Недавно книга вышла в московском издательстве «Новое литературное обозрение». Она включает 90 историй: от любовно-романтических и семейных до социальных, религиозных и творческих. Каждая из них — это острый момент самосознания или самореализации, когда происходит  тектонический сдвиг, достигает максимума интенсивность переживания. Это подлинные истории, хотя сама напряженная событийность порой придает им фантасмагорический оттенок. Надеемся, книга поможет читателям лучше осознать кульминационные моменты их собственной жизни. Далее мы с моим другом и соавтором отвечаем на вопросы поэта и критика Алексея Чипиги.

Михаил Эпштейн и Сергей Юрьенен. «Кульминации. О превратностях жизни». М.: НЛО, 288 с.
Михаил Эпштейн и Сергей Юрьенен. «Кульминации. О превратностях жизни». М.: НЛО, 288 с.

АЧ: Михаил, Сергей, в какой мере это откровенная книга, до каких «исповедных» глубин вы в ней доходите?

МЭ: Книга откровенна — но в меру. Исповедь предназначена Богу или священству, а мы обращаемся к людям, которых незачем обожествлять. Августин прямо обращается к Богу, а Руссо — к современникам, но я не сторонник такого «душa нараспашку». В этом разница между жанрами «кульминации» и «исповеди». Кульминация — это искренность, а не откровенность. В этих историях всё правда, но далеко не вся правда сводится к этим историям. В моей жизни было много и других, экзистенциально более значимых и поворотных событий.

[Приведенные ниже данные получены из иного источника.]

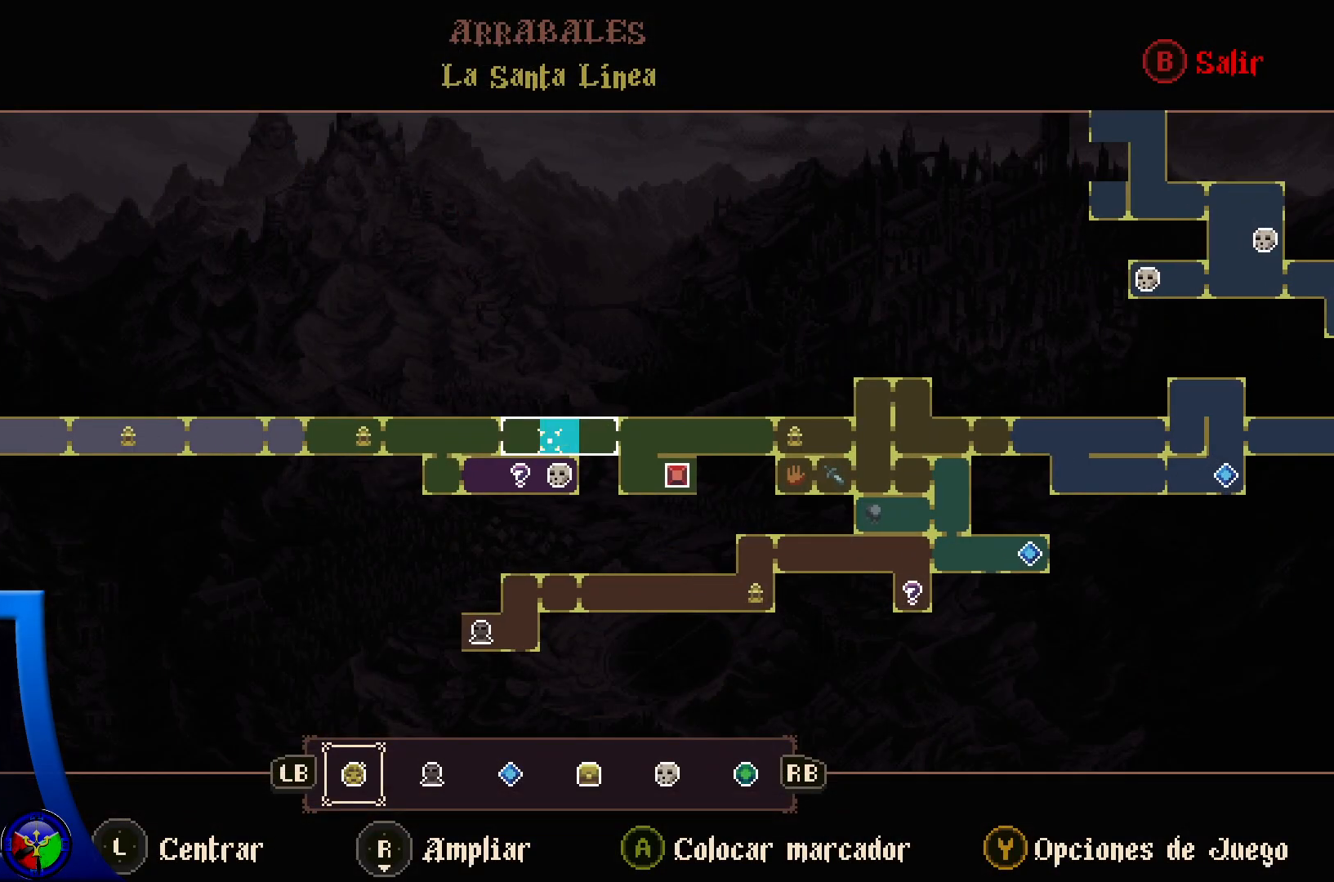
{"buttons": ["B"], "left_stick": "center", "right_stick": "center", "events": [[167, "left_stick", "up"], [450, "left_stick", "center"], [500, "B", "down"]]}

СЮ: Сто лет тому назад американский папа-доктор выговаривал сыну за его первую книжку: мол, есть, Эрнест, вещи, о которых джентльмену должно говорить только у врача. Сегодня мы бы уточнили — у психоаналитика. Однако наши тексты, несмотря на известные трансгрессии, не суть освобожденные от самоцензуры исповеди с кушетки «пси». И не психоаналитический нонфикшн, обретший права весьма читаемого жанра в просвещенных, особенно франкоязычных ареалах. Мы предлагаем жанр «местомигов». Это Мишин термин, и он мне кажется удачней, чем пришедшая мне в 20 лет идея «микроисповедей». Здесь пики кардиограммы прожитого. Моменты, как говорил Достоевский, о которых «грезит сердце». Изложенные — о чем главная забота и была — с посильной точностью.

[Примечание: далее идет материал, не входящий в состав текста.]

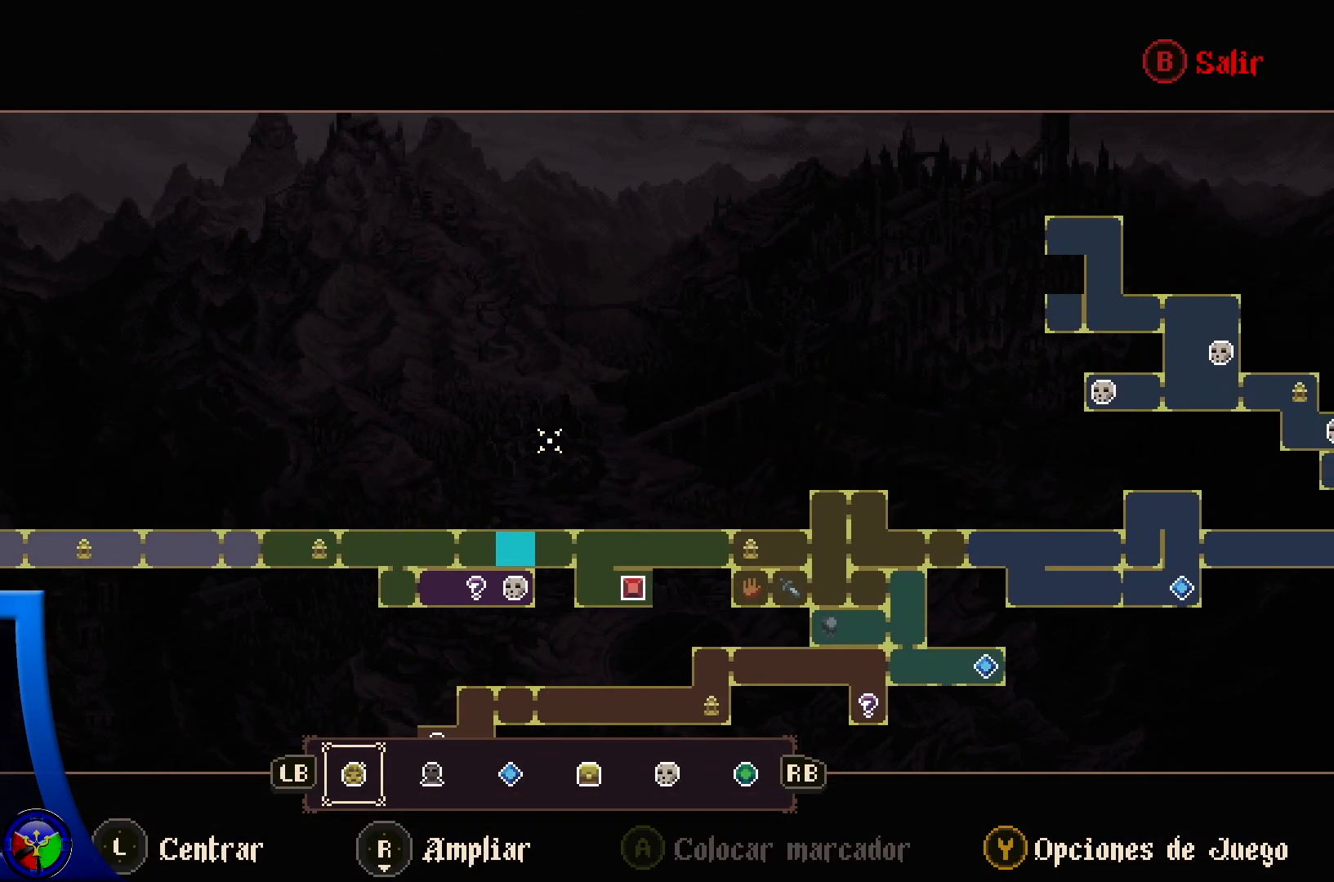
{"buttons": [], "left_stick": "center", "right_stick": "center", "events": [[117, "B", "up"]]}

АЧ: Ваши кульминации отличаются жанровым разнообразием: есть судьбоносные, есть просветленчески-прозренческие. Не все, однако, можно отнести к сатори или эпифаниям. Есть тексты, похожие на записи травматических событий. Ставили ли вы перед собой терапевтические цели?

МЭ: Я таких целей не ставил. Я не считаю, что глубокие и даже мучительные акты переживания и самосознания — это нечто «больное», требующее терапии. Наоборот, если у человека пригашена острота самосознания, если он не способен до боли потрясаться чем-то в себе, значит, ему, скорее всего, не хватает душевной динамики, «дрожжей» личностного роста. То, что именуют «травмой» в чересчур бережливой, «опекающей» психологии, — это вполне нормальные точки развития.

СЮ: «Местомиги» — жанр экзистенциальный, он дает возможность без лишних слов извлечь из-под черепа неизвлекаемый остаток, о котором говорил Достоевский. Мне в литературе всегда был важен образ автора. А тут им стал соавтор, с которым сам процесс превратился в терапию. Соприсутствие Другого, не просто «пси», хранящего заспинное молчание, а Друга: постоянство общения, необходимость бодрствования — не спи, не спи, заложник, разделенность интроспективных поисков, радость находок… Можно не ставить себе целительных целей, книга их сама найдет.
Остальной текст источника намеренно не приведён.